[Data supplied — start]
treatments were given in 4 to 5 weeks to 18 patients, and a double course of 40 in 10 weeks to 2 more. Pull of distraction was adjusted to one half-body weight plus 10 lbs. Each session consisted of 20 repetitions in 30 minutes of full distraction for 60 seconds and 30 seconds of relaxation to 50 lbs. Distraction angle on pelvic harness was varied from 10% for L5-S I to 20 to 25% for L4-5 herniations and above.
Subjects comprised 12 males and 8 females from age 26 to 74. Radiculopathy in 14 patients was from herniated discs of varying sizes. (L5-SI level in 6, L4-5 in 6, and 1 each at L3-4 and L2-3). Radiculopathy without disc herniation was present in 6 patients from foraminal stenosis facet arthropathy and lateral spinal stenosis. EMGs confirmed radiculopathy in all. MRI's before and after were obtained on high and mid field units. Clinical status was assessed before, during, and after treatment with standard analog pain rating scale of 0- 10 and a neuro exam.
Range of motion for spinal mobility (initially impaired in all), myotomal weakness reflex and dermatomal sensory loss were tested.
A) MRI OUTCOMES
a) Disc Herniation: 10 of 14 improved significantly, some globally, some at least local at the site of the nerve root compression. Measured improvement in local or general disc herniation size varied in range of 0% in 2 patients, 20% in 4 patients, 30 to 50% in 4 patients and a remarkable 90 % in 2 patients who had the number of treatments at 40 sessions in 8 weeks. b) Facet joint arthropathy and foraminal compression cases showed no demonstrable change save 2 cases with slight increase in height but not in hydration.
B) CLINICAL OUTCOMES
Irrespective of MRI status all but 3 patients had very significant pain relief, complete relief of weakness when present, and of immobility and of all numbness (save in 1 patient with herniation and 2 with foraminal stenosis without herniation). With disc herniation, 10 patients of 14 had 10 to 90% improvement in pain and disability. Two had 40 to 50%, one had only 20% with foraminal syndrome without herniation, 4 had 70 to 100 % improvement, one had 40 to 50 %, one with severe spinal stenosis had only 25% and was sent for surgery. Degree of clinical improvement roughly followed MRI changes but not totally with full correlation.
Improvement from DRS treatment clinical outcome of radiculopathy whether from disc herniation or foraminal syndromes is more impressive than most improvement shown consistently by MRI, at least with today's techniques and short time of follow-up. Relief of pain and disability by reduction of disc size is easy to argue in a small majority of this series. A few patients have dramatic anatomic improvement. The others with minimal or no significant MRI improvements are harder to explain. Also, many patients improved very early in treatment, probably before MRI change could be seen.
[Data supplied — finish]
Include in the answer nothing but an exact repetition of the lines from the one with "Irrespective of MRI" through the end of the material.

Irrespective of MRI status all but 3 patients had very significant pain relief, complete relief of weakness when present, and of immobility and of all numbness (save in 1 patient with herniation and 2 with foraminal stenosis without herniation). With disc herniation, 10 patients of 14 had 10 to 90% improvement in pain and disability. Two had 40 to 50%, one had only 20% with foraminal syndrome without herniation, 4 had 70 to 100 % improvement, one had 40 to 50 %, one with severe spinal stenosis had only 25% and was sent for surgery. Degree of clinical improvement roughly followed MRI changes but not totally with full correlation.
Improvement from DRS treatment clinical outcome of radiculopathy whether from disc herniation or foraminal syndromes is more impressive than most improvement shown consistently by MRI, at least with today's techniques and short time of follow-up. Relief of pain and disability by reduction of disc size is easy to argue in a small majority of this series. A few patients have dramatic anatomic improvement. The others with minimal or no significant MRI improvements are harder to explain. Also, many patients improved very early in treatment, probably before MRI change could be seen.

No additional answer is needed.